**PROBLEM:**
State the number of lines in the following material that contain the string "Turner", and nothing else.

**DATASET ENTRIES:**

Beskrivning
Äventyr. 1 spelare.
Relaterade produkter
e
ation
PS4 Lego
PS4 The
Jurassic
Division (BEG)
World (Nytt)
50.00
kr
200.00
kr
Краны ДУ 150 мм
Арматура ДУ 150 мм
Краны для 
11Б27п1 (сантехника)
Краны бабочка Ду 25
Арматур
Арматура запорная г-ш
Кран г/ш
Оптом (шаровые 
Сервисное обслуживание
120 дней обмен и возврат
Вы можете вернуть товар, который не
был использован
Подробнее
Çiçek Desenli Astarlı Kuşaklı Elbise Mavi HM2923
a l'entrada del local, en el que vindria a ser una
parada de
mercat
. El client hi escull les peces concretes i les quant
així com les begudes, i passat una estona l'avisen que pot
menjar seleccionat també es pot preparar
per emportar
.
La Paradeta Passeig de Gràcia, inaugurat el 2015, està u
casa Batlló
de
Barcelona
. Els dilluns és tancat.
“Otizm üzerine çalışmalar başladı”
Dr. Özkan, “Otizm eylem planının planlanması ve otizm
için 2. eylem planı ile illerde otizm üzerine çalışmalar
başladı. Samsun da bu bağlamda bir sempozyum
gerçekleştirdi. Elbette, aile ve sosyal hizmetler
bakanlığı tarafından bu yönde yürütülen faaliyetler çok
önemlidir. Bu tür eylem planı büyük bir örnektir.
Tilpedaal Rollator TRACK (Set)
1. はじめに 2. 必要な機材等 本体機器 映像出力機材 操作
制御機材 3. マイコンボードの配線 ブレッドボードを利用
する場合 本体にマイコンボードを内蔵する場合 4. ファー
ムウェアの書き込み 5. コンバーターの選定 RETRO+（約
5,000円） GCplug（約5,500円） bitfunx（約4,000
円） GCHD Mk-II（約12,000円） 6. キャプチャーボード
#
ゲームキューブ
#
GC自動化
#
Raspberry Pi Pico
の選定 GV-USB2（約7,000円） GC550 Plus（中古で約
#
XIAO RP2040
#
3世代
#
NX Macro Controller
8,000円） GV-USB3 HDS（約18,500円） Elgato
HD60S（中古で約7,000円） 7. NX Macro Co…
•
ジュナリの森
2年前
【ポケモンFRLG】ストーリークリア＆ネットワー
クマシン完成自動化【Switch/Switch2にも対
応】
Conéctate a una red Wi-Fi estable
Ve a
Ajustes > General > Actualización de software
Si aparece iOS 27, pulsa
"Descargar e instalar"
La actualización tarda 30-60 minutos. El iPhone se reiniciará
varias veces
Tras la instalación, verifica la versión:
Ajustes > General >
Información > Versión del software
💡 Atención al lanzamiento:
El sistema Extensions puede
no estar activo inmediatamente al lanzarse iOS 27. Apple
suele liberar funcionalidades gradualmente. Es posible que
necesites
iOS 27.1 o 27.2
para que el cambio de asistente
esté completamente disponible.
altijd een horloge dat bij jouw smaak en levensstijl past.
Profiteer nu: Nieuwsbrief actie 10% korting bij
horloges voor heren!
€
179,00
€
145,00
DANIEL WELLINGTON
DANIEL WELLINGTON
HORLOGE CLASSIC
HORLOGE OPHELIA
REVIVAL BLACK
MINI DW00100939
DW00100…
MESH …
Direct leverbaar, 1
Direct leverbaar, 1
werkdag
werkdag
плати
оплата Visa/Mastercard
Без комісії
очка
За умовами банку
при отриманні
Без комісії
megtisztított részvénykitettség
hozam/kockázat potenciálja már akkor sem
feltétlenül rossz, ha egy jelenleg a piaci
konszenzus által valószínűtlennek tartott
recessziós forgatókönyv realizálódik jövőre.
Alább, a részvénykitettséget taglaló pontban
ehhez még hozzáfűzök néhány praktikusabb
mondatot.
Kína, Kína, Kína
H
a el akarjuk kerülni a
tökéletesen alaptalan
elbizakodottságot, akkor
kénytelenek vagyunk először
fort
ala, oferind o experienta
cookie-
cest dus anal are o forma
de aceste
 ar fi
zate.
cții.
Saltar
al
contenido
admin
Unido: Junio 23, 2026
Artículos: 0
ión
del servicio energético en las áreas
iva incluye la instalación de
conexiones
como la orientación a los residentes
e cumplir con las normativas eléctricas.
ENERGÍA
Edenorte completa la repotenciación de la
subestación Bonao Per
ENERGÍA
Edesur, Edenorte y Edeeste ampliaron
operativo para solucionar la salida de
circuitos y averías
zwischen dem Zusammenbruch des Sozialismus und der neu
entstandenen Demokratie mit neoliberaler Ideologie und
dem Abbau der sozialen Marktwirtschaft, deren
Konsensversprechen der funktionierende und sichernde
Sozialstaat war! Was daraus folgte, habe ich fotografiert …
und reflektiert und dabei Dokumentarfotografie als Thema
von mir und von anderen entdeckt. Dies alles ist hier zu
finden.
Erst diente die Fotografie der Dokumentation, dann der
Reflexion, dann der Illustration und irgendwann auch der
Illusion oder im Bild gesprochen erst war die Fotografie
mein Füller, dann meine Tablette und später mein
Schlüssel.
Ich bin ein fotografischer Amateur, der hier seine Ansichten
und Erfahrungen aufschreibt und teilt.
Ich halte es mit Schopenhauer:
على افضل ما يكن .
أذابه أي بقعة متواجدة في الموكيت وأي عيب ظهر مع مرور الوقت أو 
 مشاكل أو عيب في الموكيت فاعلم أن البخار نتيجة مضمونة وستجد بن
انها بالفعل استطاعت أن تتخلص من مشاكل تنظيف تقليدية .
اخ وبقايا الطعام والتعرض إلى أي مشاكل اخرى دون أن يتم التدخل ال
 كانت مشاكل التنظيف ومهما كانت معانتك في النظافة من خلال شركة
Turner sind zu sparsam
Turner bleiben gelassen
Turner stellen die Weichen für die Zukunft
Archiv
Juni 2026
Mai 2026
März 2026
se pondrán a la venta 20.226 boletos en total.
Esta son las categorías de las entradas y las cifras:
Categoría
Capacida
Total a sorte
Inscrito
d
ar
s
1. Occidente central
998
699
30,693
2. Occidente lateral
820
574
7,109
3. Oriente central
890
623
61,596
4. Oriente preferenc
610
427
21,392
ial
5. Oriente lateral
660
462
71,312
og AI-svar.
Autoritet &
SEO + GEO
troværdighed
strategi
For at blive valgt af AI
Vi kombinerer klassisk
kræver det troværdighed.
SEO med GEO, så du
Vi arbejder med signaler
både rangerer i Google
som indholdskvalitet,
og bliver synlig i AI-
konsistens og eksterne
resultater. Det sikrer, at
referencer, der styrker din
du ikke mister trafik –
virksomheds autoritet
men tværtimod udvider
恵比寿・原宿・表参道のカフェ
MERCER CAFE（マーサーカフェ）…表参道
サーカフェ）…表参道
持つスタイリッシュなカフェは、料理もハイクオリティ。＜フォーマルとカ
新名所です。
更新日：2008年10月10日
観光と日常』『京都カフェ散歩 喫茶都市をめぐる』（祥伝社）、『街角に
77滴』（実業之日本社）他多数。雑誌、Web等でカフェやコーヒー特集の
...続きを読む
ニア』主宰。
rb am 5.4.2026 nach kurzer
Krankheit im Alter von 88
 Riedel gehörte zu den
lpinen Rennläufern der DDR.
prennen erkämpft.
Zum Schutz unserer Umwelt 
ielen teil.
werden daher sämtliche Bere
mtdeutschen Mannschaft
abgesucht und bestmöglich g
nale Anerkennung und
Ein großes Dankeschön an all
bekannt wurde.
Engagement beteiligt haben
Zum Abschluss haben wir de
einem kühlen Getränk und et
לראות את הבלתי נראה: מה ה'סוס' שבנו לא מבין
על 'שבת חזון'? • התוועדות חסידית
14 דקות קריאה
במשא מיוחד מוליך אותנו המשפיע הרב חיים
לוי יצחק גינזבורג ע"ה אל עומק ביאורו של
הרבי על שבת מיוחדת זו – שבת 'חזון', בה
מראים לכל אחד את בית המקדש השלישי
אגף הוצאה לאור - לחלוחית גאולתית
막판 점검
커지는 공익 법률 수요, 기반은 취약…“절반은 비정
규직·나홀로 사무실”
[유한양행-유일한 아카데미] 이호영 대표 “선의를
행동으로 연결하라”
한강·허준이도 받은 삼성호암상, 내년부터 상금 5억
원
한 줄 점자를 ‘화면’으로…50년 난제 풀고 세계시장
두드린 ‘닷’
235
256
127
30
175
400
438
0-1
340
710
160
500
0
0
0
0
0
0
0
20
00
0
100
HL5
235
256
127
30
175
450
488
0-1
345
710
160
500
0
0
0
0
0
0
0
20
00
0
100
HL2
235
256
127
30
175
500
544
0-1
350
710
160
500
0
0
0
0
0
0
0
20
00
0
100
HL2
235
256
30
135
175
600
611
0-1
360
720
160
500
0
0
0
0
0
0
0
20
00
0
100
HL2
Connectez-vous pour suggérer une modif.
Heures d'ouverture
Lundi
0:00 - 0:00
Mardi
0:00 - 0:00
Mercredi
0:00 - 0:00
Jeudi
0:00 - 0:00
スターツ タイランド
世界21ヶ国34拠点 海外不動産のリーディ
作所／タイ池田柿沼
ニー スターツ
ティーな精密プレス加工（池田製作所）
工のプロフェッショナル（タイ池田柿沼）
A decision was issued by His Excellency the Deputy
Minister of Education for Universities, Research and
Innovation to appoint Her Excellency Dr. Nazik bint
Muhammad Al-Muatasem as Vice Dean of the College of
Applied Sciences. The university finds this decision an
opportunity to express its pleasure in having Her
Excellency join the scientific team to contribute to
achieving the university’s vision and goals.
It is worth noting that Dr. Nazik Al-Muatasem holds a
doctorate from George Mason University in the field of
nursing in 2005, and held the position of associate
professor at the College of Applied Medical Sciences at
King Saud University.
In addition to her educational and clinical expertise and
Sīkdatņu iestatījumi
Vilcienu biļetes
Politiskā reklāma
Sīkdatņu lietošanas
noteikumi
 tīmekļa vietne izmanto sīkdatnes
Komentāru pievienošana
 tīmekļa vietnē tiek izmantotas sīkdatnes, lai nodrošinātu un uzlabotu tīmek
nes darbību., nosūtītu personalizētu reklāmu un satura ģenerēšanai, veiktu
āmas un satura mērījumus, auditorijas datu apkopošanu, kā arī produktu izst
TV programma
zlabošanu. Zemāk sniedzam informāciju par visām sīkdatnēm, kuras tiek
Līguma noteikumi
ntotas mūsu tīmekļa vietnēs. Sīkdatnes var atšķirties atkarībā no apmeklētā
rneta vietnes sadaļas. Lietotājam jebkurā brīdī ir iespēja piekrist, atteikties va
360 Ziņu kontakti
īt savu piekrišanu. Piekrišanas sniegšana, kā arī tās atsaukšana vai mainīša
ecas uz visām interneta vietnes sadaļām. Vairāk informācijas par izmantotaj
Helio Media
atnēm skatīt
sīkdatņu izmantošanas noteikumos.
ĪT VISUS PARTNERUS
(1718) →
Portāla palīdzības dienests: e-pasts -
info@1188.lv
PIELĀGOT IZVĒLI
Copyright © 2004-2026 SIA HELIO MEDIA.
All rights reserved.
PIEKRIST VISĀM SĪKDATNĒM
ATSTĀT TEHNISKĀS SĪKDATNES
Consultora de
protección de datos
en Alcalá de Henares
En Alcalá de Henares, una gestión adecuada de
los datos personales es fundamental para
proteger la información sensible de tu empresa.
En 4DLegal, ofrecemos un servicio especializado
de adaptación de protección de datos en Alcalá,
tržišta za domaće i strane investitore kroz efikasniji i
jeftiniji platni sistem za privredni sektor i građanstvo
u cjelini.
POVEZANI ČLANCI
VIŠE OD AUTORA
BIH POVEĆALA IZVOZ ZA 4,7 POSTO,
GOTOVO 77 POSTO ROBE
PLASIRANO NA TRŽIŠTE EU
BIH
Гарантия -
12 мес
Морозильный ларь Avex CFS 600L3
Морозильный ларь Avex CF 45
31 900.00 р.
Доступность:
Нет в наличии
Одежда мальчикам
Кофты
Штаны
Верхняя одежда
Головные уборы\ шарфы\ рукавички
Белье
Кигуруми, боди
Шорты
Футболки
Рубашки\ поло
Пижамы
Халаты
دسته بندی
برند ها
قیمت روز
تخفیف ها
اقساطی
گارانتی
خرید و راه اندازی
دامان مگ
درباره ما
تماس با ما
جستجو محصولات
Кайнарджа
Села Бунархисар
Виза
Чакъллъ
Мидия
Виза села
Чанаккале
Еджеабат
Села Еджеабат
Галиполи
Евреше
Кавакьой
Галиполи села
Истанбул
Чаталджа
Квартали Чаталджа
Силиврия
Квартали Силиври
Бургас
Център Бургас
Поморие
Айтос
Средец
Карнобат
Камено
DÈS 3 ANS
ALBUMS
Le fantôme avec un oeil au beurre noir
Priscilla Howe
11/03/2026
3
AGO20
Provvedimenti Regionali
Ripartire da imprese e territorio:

**THE ANSWER:**
3